California debates fate of DNA samples from felony arrests

The GLP aggregated and excerpted this blog/article to reflect the diversity of news, opinion and analysis. 

The fate of as many as 500,000 DNA samples collected from felony arrestees and stored in a California State database is at the center of the latest court battle over Proposition 47.

The law, passed by voters in November 2014, reduced certain low-level, nonviolent felonies to misdemeanors — retroactively, in many cases.

But Proposition 47 did not address what happens to the DNA — which is only collected upon felony arrest — when a conviction is downgraded to a misdemeanor after the fact.

Is the DNA expunged, or does it stay in the database?

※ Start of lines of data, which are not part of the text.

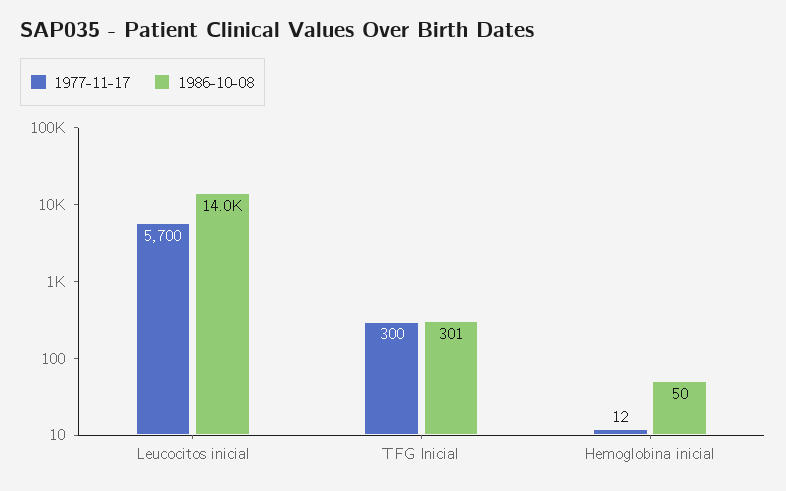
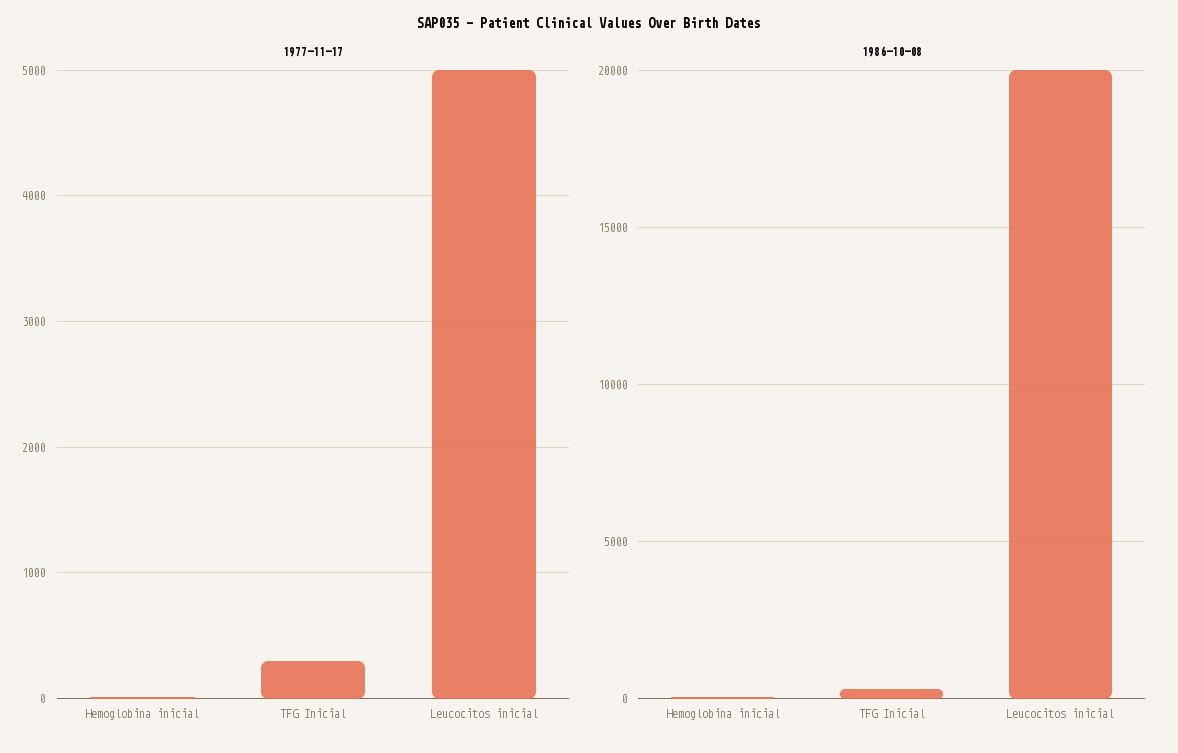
  {
    "1977-11-17": {
-     "Leucocitos inicial": 5700,
+     "Leucocitos inicial": 5000,
      "TFG Inicial": 300,
      "Hemoglobina inicial": 12
    },
    "1986-10-08": {
-     "Leucocitos inicial": 14000,
+     "Leucocitos inicial": 20000,
      "TFG Inicial": 301,
      "Hemoglobina inicial": 50
    }
  }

The San Diego County District Attorney’s Office is trying to get that question resolved by the California Supreme Court. Prosecutors argue that wiping out so many DNA specimens would hinder law enforcement’s ability to solve crimes and goes against the intent of voters who passed Proposition 47. The Public Defender’s Office says the collection of DNA is an invasion of someone’s privacy that should be governed by the strictest legal standards.

While the specific case being tried involves juvenile offenders, there is a potential for any decision to apply to adults as well — or at least set the stage for further litigation on the matter — and in turn affect an estimated half-million DNA specimens, prosecutors say.